Rumus dan semua aturan ditentukan Pemerintah Pusat. Karena itu, semua demi uang, materi dan ketergantungan kepada pusat, sehingga Aceh berada pada neo-colonialisme yang berkelanjutan dan berkepanjangan. Agar terlihat hebat sebagai orang individu untuk menduduki jabatan atau kursi kekuasaan politik, maka pada kesempatan kontestasi Pilkada Aceh, mereka berusaha untuk menang.
Hal ini dimulai dengan penempatan serta menguasai pelaksana, penyelenggara Pilkada, pengawas, petugas, partai politik lainnya dan rakyat yang akan kelabui dengan berbagai janji politik.
Demi jabatan dan kekuasaan politik, mereka menghalalkan segala cara untuk menang. Pada akhirnya setelah mendapatkan kekuasaan dan kursi jabatan, mereka akan mementingkan diri sendiri, kelompok, partai, dan kroninya.

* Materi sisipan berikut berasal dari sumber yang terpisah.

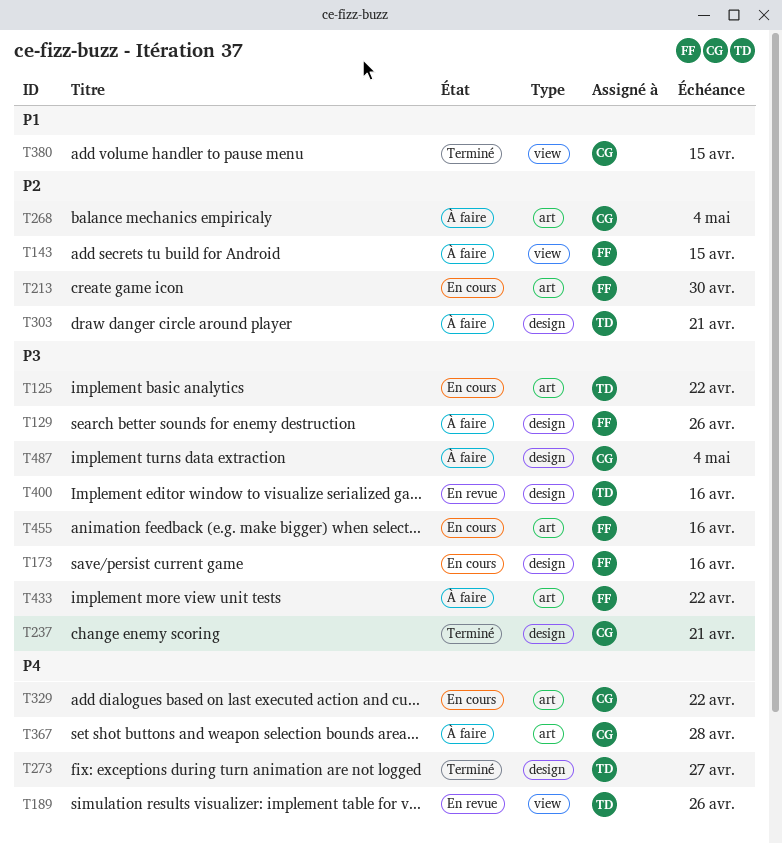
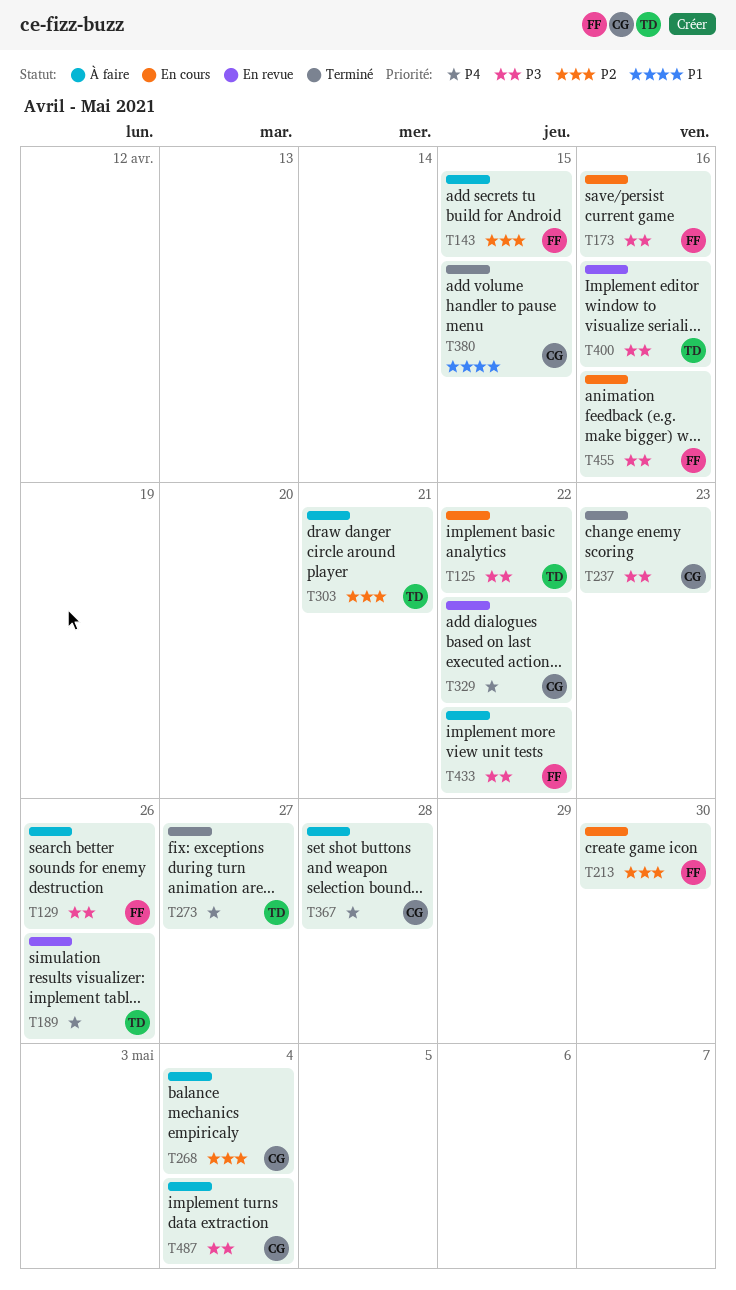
T237, due: Apr 21 -> Apr 23
T329, status: En cours -> En revue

Rakyat tetap dihimpit kesulitan hidup tanpa upaya yang jelas pemerintah untuk mengangkat mereka dari jurang kemiskinan, misalnya dengan menghadirkan investasi yang membuka lapangan kerja.
Karena ambisi berkuasa, kecurangan, keculasan, kelicikan adalah cara yang dipilih untuk meraih kemenangan Pilkada. Itu memang sudah dirancang sejak awal oleh elite politik dan kekuasaan di tengah rusak dan buruknya demokrasi politik yang diciptakan secara sengaja oleh elite politik dan kekuasaan, baik di Pemerintahan Pusat maupun Aceh sendiri.
Maka pertanyaan besarnya adalah masih percayakah kita kepada elite politik yang bertarung dalam Pilkada? Tidak ada kepentingan politik untuk rakyat, tidak ada urusan kepentingan politik untuk Aceh. Yang ada kepentingan elite, kursi, kekuasaan, yang mesti diraih dengan menghalalkan segala cara untuk menang.